Even los van de feitelijke kennis, begint het bouwen van zekerheden al vroeg. Mijn nichtje van vier was onlangs jarig. Ik vroeg haar wat ze voor haar verjaardag wilde hebben. Ze had bij de speelgoedwinkel in het dorp een mand gevuld, en de genodigden van het feest konden langs die winkel om de kado's te kopen die zij van tevoren had uitgezocht. Zo zou ze op haar verjaardag krijgen waarnaar ze verlangde. Omdat ik mijn nichtje alles gun wat ze wil, was ik al ongeveer onderweg naar die winkel tot een vriendin zei: 'Dat moet je niet doen. Je moet haar om leren gaan met verrassingen. Anders raakt ze nu al gewend dat alles gaat zoals zij het heeft bedacht. Zo werkt het leven niet. Ze moet om leren gaan met het onverwachte. Bovendien creëert een cadeau dat jij haar zelf wil geven een vertrouwensband. Zij leert omgaan iets te krijgen wat ze niet per se wilde en ook dat jij geeft wat je te geven hebt.'
Ik dacht aan mijn eigen kindertijd en dat ik mijn beste vriendin altijd een cadeau gaf dat ik zelf zou willen hebben. Ik mocht geen plastic van mijn vader en moeder. Al mijn speelgoed was van hout. Ik gaf de vriendin wat ik zelf graag zou willen hebben: G.I. Joe-poppen, robots en vrachtwagens.

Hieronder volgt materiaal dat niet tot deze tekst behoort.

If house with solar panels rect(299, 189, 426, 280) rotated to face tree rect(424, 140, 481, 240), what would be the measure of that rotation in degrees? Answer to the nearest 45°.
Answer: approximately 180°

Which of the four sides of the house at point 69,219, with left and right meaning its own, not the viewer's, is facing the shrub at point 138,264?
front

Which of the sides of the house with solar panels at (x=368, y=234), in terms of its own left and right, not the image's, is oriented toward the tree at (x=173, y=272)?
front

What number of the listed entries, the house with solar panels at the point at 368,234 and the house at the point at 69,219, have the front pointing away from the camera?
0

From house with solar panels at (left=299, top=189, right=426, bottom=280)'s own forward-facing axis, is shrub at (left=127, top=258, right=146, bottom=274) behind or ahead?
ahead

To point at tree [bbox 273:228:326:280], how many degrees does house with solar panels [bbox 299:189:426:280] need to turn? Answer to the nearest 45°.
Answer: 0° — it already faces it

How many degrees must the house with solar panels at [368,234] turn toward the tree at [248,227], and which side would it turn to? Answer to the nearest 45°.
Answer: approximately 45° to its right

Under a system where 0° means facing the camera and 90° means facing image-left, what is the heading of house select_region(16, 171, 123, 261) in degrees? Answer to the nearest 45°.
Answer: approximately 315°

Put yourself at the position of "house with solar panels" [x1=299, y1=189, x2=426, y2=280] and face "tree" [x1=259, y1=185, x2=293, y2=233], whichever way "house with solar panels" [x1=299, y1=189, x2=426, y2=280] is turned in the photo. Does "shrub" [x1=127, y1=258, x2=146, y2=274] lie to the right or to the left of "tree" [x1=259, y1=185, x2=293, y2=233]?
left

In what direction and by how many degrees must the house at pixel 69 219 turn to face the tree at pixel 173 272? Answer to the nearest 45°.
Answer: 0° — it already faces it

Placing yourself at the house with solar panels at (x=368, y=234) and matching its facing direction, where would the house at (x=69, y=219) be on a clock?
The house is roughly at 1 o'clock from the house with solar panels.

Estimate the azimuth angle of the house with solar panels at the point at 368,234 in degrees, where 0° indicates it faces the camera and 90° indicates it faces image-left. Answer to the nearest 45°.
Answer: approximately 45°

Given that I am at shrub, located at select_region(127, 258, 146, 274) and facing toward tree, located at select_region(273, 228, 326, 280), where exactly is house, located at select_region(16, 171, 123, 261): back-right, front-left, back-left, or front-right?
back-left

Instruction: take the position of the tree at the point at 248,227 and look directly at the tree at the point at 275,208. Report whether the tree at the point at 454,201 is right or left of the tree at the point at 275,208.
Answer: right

Pas later heb ik begrepen dat die vriendin die cadeaus niets aan vond, maar zag dat ik zo gelukkig werd van het feit dat ik haar kon geven waar ik zelf naar verlangde dat ze er niets van durfde te zeggen. En dat ze het later als liefde is gaan zien. Omdat ik haar gaf wat ik zelf wilde hebben is ze me bovendien beter gaan begrijpen; het bracht haar dichter bij mijn belevingswereld.

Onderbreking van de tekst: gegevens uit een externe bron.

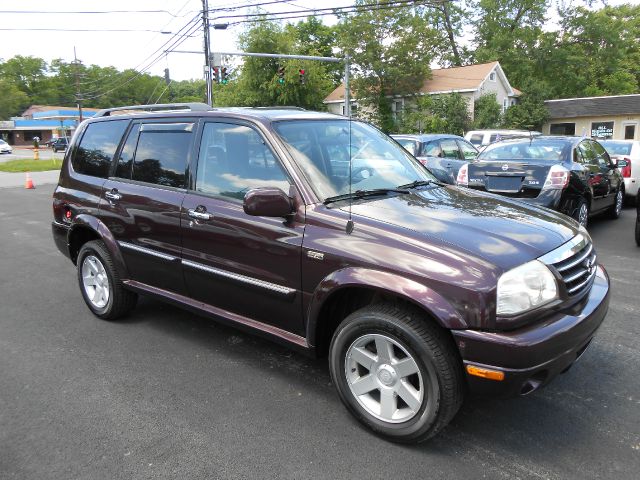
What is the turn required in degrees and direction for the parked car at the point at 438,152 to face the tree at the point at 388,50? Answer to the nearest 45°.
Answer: approximately 45° to its left

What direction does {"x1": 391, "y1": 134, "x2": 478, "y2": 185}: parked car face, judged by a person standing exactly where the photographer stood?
facing away from the viewer and to the right of the viewer

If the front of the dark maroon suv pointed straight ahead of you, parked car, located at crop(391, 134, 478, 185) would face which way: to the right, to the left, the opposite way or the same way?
to the left

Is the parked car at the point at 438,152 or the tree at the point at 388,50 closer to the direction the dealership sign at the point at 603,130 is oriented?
the parked car

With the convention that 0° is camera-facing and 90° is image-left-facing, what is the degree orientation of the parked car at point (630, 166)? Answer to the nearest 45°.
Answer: approximately 225°

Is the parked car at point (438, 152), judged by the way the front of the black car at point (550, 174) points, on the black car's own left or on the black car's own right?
on the black car's own left

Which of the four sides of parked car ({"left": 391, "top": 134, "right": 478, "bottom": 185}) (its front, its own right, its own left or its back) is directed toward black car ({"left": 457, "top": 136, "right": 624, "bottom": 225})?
right

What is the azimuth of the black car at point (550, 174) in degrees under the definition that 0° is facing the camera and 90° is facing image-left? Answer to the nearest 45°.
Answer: approximately 225°

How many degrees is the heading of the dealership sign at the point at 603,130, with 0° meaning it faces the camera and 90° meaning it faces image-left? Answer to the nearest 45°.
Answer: approximately 0°

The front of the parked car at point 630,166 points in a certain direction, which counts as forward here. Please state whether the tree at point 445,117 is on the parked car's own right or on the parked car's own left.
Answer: on the parked car's own left
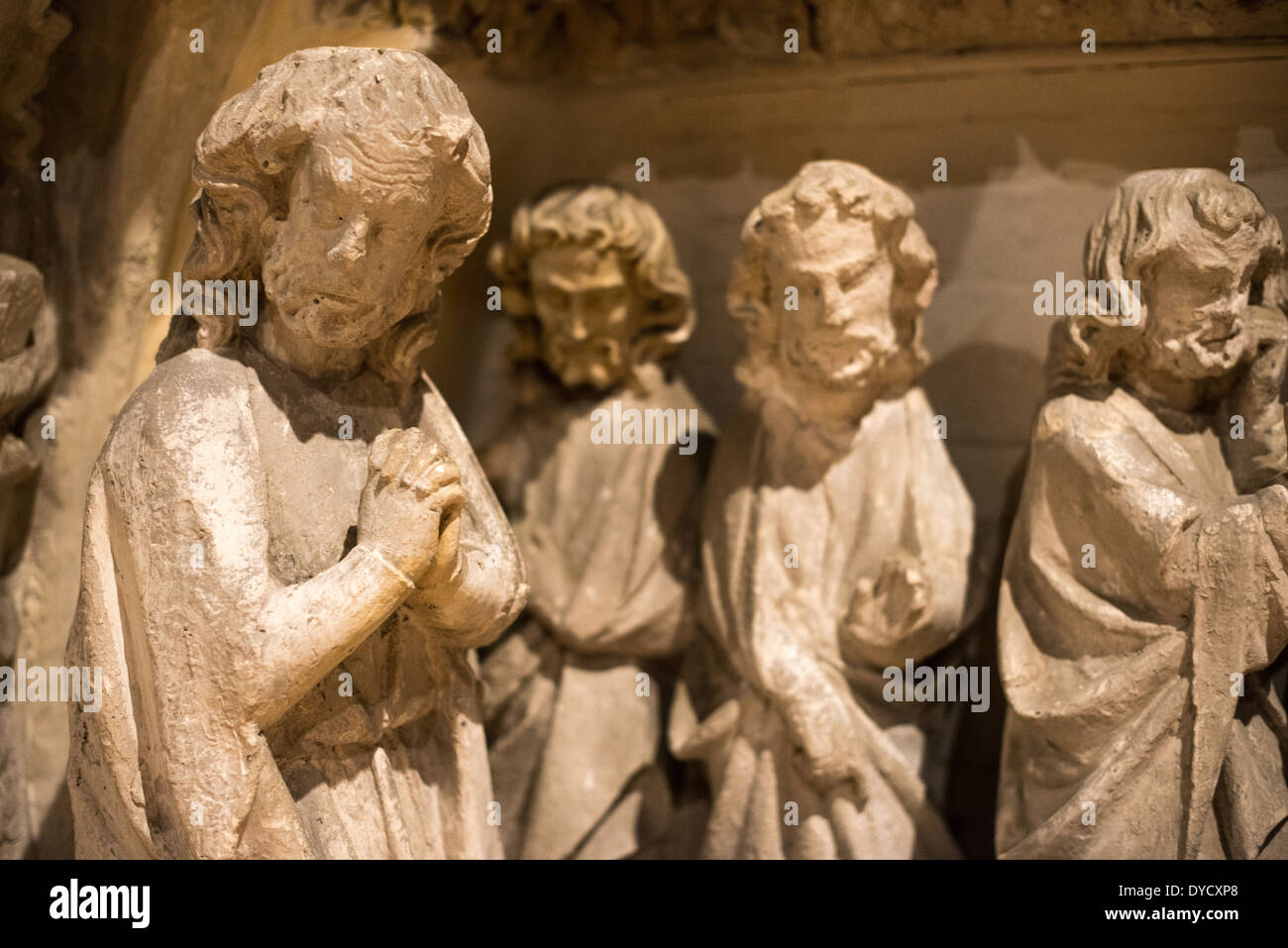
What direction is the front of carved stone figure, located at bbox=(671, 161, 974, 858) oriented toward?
toward the camera

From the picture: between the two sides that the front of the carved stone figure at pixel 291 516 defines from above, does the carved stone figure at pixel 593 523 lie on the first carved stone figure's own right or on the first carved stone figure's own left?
on the first carved stone figure's own left

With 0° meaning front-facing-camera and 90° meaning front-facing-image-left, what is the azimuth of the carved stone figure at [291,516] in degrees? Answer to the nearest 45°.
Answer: approximately 315°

Dus laatst gaf ik de hoogleraar, de moeder van die vriendin waarbij ik me zo'n idioot voel, een boek van Clarice Lispector. Ze nemen me in dat gezin inmiddels iets serieuzer omdat ik weleens in de krant sta. Ze zei dat ze het zou lezen met haar leesclub die geheel bestaat uit Neerlandici. Belezen mensen. Mensen die dan toch in ieder geval van zichzelf zouden zeggen dat ze het leven wel onder de knie hebben.

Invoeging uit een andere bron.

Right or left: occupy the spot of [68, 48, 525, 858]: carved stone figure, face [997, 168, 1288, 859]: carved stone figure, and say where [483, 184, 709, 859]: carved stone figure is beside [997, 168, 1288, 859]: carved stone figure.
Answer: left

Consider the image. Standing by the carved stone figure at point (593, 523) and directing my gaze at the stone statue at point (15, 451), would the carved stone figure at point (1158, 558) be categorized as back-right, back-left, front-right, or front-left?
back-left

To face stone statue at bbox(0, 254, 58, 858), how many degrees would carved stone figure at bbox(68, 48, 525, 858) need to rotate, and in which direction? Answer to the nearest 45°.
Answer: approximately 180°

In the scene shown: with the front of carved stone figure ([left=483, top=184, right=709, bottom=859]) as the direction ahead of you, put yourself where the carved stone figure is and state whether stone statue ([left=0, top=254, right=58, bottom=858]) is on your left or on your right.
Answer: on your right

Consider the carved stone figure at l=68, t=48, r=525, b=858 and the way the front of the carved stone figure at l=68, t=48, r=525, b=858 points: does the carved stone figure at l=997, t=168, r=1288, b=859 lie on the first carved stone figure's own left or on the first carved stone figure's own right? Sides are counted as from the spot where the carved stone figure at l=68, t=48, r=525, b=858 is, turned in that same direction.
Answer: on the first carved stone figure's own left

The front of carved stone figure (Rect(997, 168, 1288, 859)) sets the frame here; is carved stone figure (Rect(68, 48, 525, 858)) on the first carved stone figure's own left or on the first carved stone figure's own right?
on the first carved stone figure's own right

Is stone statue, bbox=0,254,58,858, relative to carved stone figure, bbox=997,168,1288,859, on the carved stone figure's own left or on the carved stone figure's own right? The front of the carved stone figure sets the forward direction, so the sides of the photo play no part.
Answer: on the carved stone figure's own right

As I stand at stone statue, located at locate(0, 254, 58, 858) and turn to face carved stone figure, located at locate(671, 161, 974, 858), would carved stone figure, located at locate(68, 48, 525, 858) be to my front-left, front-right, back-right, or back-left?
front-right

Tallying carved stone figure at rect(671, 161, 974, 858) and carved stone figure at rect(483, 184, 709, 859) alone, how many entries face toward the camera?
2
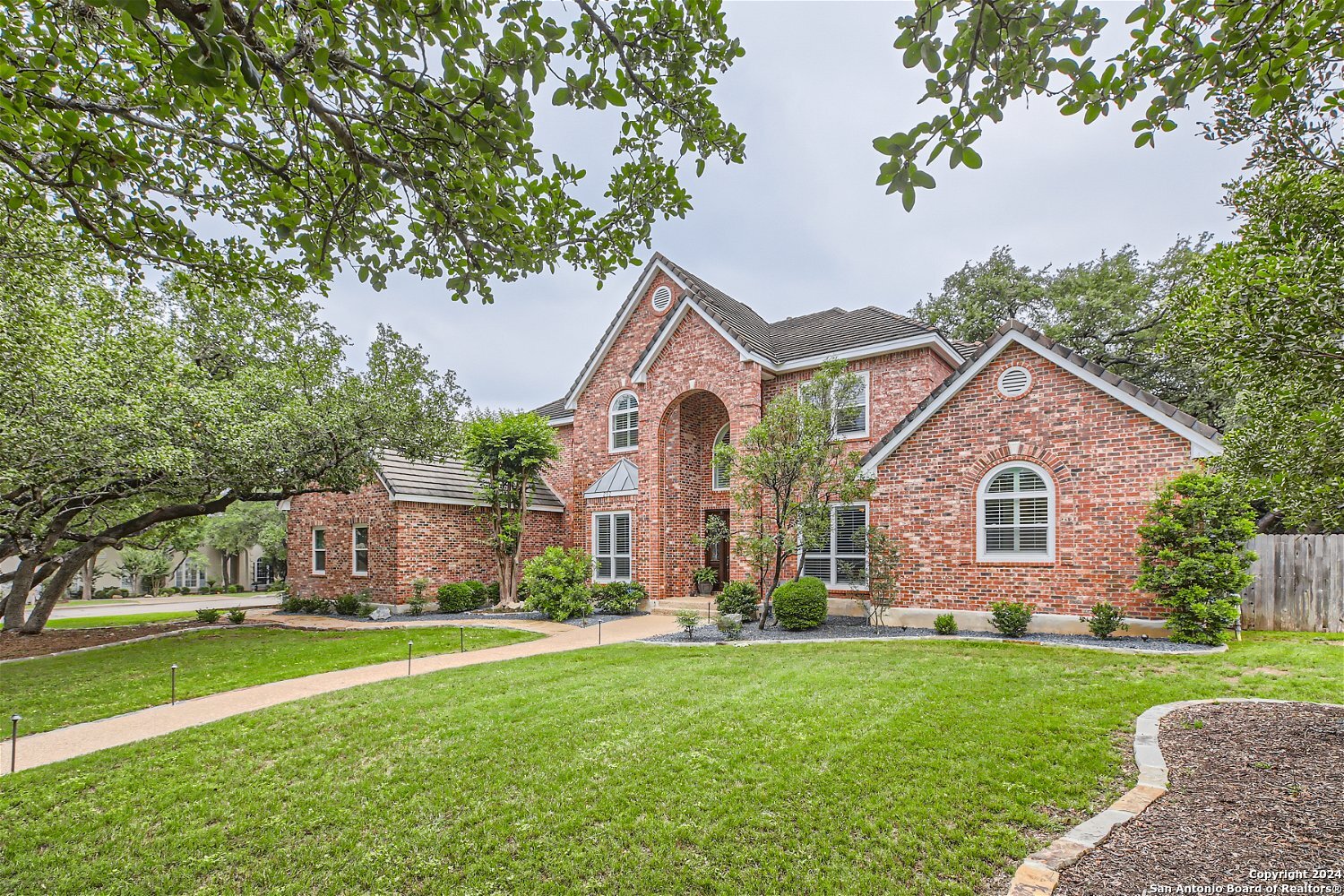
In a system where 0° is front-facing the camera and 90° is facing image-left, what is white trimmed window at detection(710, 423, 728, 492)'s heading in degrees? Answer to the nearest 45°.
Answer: approximately 0°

Niet veel later ontving ik een mail van haar met een leesrapport. Niemand uit de leesclub had ook maar iets van Clarice Lispector begrepen. Ze hadden haar cijfers gegeven. En die cijfers waren niet best. Aan de toon van de mail te lezen nam die moeder mij het zelfs kwalijk haar met Lispector opgescheept te hebben.
En voor het eerst in mijn leven voelde ik dat ik iets was ontstegen: dat de wereld van de kennis en de feiten en de cijfers een platte begrensde wereld is. En dat ik niets heb om me voor te schamen. Dat mijn niet-weten een veel groter gebied omvat dan ik ooit had gedacht. Of zoals G.H., het hoofdpersonage uit De Passie volgens G.H., met een schok beseft als ze een kakkerlak doodplet tussen de deur: ik ben van dezelfde drabbige stof. En die is even goddelijk of hels als die van een kakkerlak. Als je alle kennis weghaalt is iedereen gelukkig gelijk. En als je dat weet, weet je alles.